# Segregation Analysis with PySAL

In [None]:
%load_ext watermark
%load_ext autoreload
%autoreload 2

In [None]:
%watermark -v -a "author: eli knaap" -d -u -p segregation,libpysal,geopandas

Here, we'll use PySAL's `segregation` module to analyze racial segregation in southern california

In [None]:
import geopandas as gpd

## Data Prep

In [None]:
scag = gpd.read_parquet("data/scag_region.parquet")

We need to reproject the data into a more appropriate coordinate system. We can estimate the appropriate 
UTM zone using a method on the geodataframe

In [None]:
scag = scag.to_crs(scag.estimate_utm_crs())

In [None]:
scag.crs

In [None]:
scag.dropna(subset=['p_hispanic_persons']).explore(column='p_hispanic_persons',
                                                scheme='quantiles', 
                                                cmap='Blues',
                                                k=8,
                                                tooltip=['p_hispanic_persons'], 
                                                style_kwds={'stroke':False})

some background on [fips codes](https://www.policymap.com/2012/08/tips-on-fips-a-quick-guide-to-geographic-place-codes-part-iii/)

In [None]:
scag['county'] = scag.geoid.str[:5]

In [None]:
scag.county.unique()

In [None]:
county_names = ["Los Angeles", "Imperial", "Orange", "San Bernadino", "San Diego", "Riverside", "Ventura"]

In [None]:
namer = dict(zip(scag.county.unique(), county_names))

In [None]:
namer

Now that we know which county is which, we could just use these codes to divide up the region into pieces.

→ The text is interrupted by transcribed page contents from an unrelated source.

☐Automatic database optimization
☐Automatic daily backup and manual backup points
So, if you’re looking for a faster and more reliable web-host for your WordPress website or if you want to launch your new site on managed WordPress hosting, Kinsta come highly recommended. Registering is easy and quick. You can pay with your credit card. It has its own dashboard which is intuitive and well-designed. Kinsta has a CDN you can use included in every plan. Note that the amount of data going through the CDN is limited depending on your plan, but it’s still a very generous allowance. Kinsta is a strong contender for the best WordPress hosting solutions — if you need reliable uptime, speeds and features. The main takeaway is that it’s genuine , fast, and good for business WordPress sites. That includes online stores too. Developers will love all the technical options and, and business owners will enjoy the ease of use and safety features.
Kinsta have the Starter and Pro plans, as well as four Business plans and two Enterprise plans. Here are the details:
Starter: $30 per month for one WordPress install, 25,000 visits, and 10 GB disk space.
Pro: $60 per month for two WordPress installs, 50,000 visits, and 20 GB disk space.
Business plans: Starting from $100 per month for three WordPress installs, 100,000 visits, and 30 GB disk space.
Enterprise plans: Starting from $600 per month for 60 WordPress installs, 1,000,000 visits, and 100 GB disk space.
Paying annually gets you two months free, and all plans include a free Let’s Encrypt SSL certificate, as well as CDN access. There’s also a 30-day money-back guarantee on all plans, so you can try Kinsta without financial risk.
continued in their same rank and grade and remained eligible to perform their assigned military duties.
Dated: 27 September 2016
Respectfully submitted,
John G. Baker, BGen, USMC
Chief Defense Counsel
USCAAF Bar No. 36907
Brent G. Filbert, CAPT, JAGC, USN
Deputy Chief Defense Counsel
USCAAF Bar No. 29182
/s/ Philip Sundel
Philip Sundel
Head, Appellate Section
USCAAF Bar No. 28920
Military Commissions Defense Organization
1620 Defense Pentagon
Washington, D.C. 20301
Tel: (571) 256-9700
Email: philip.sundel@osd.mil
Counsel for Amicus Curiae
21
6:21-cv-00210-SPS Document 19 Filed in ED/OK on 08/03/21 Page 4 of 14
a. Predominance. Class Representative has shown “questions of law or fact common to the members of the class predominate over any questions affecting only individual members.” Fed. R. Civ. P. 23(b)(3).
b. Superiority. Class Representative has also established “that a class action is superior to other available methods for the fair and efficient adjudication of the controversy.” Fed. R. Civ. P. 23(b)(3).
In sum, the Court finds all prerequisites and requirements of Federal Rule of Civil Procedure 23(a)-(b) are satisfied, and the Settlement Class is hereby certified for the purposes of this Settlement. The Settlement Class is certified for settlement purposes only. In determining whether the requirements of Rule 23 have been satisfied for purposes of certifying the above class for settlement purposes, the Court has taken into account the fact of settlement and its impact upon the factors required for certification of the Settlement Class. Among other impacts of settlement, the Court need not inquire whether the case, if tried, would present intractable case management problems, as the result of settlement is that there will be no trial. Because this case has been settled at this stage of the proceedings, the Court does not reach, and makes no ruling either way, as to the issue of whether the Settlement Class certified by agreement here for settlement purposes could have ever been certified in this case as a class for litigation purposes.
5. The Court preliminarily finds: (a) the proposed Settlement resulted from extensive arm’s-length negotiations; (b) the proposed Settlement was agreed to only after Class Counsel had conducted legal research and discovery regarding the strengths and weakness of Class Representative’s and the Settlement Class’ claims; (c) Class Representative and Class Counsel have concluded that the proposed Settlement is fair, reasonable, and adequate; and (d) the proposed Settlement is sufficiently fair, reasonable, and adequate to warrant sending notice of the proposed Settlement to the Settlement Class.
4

But lets go ahead and replace the codes with their names. It's more to type, but if we want to subset later, we won't have to go look up the codes again

In [None]:
scag['county'] = scag.county.replace(to_replace=namer)

In [None]:
scag.county

In [None]:
coastal = scag[scag.county.isin(["Los Angeles", "Orange", "San Diego", "Ventura"])]

In [None]:
inland = scag[scag.county.isin(['Riverside', "San Bernadino", "Imperial"])]

In [None]:
coastal.plot(column='county')

In [None]:
inland.plot(column='county')

In [None]:
pop_groups = ['n_asian_persons', 'n_hispanic_persons', 'n_nonhisp_black_persons', 'n_nonhisp_white_persons']

In [None]:
scag[pop_groups] = scag[pop_groups].astype(int)
scag['n_total_pop'] = scag['n_total_pop'].astype(int)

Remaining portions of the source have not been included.